Dispersion of light through prism
Dispersion of light through prism
Dispersion of light through prism

It is a well-known fact that ordinary white light comprises of a mix of different wavelengths or colours. We are all familiar with the different colours of the rainbow which are in fact different colours comprising white light. White light is seldom used as such in spectroscopic analysis though of visible light source is a common component of a UV – VIS spectrometer. Untreated white light from such a source provides little useful information on the chemical composition of materials.

The incident beam of white light needs to be resolved into its constituent wavelengths before it can provide relevant chemical information on molecular structure and composition of materials. The basic property of maximum absorbance at specific wavelengths by different chemical entities is the basis of chemical estimation in routine laboratory analysis using the rapid optical spectroscopic analysis techniques.

Prisms

A prism is a triangular block of glass or quartz with smooth polished surfaces which is used to disperse the incident light beam into its constituent wavelengths or colours.

Glass absorbs light in the UV region and is not used for absorbance studies in the wavelength range from about 200- 350 nm wavelength range. On the other hand quartz can be used over both UV and visible regions. However, though prisms offer lower-priced dispersion medium they suffer from nonlinear dispersion at longer wavelengths, i.e. the, at the upper end in the visible region, say, from 600 – 800 nm and the dispersed wavelengths appear to be clubbed close together

Gratings

Gratings are plane surfaces on which grooves are etched and the distance between the etched grooves or lines are of the order of wavelengths of the light to be dispersed. The gratings are costlier than prisms but offer advantage as the dispersed light is free from any non-linear distortions over the wavelengths dispersed.

Monochromator

A monochromator is an arrangement of optical elements used in a spectrometer to isolate the desired wavelength bands for carrying out spectroscopic analysis.

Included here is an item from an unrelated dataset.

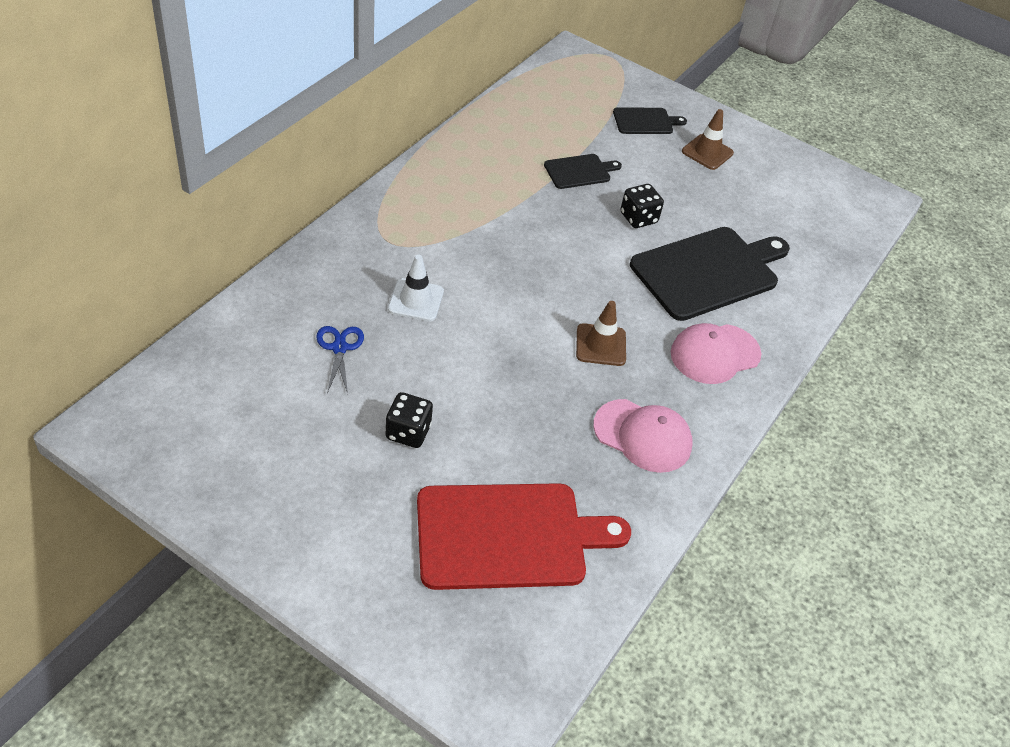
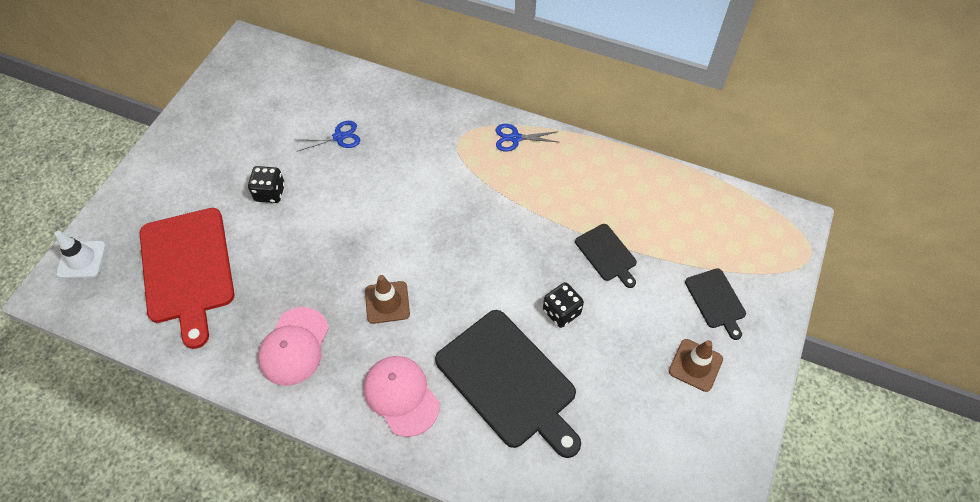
camera: 85 degrees right, 10 degrees up
white traffic cone [388,255,444,321] -> white traffic cone moved to [55,231,106,278]
none -> blue scissors [496,124,559,151]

The commonly used monochromatic configuration also known as Czerny- Turner grating monochromator is described briefly. The main components comprise of:

Entrance Slit – the broadband light from the light source is collimated to a narrow beam depending on the width of the entrance slit which is then led to a concave mirror that reflects and spread the beam over the surface of the grating.

Grating – The grating disperses the incident beam into its constituent wavelengths. A fixed grating disperses the incident beam in a definite pattern. On the other hand the grating can be rotated on its central axis to spread the diffraction pattern to cover broad wavelength bands. The reflected dispersed beam is led to the second concave mirror

Exit Slit – the reflected dispersed light reaches the exit slit which is located at the focal plane of the second concave mirror. The exit slit width can be fixed or can be varied to get the increased intensity of light for sensitive determinations. However, the exit slit width needs to be optimized to get the best of higher beam intensity and at same time to avoid the spread over the band of wavelengths of the isolated beam.

In order to isolate the wavelength band of interest and to select the optimum width of exit slit it is always helpful to carry out trial absorbance measurements before taking the final observations under optimum conditions.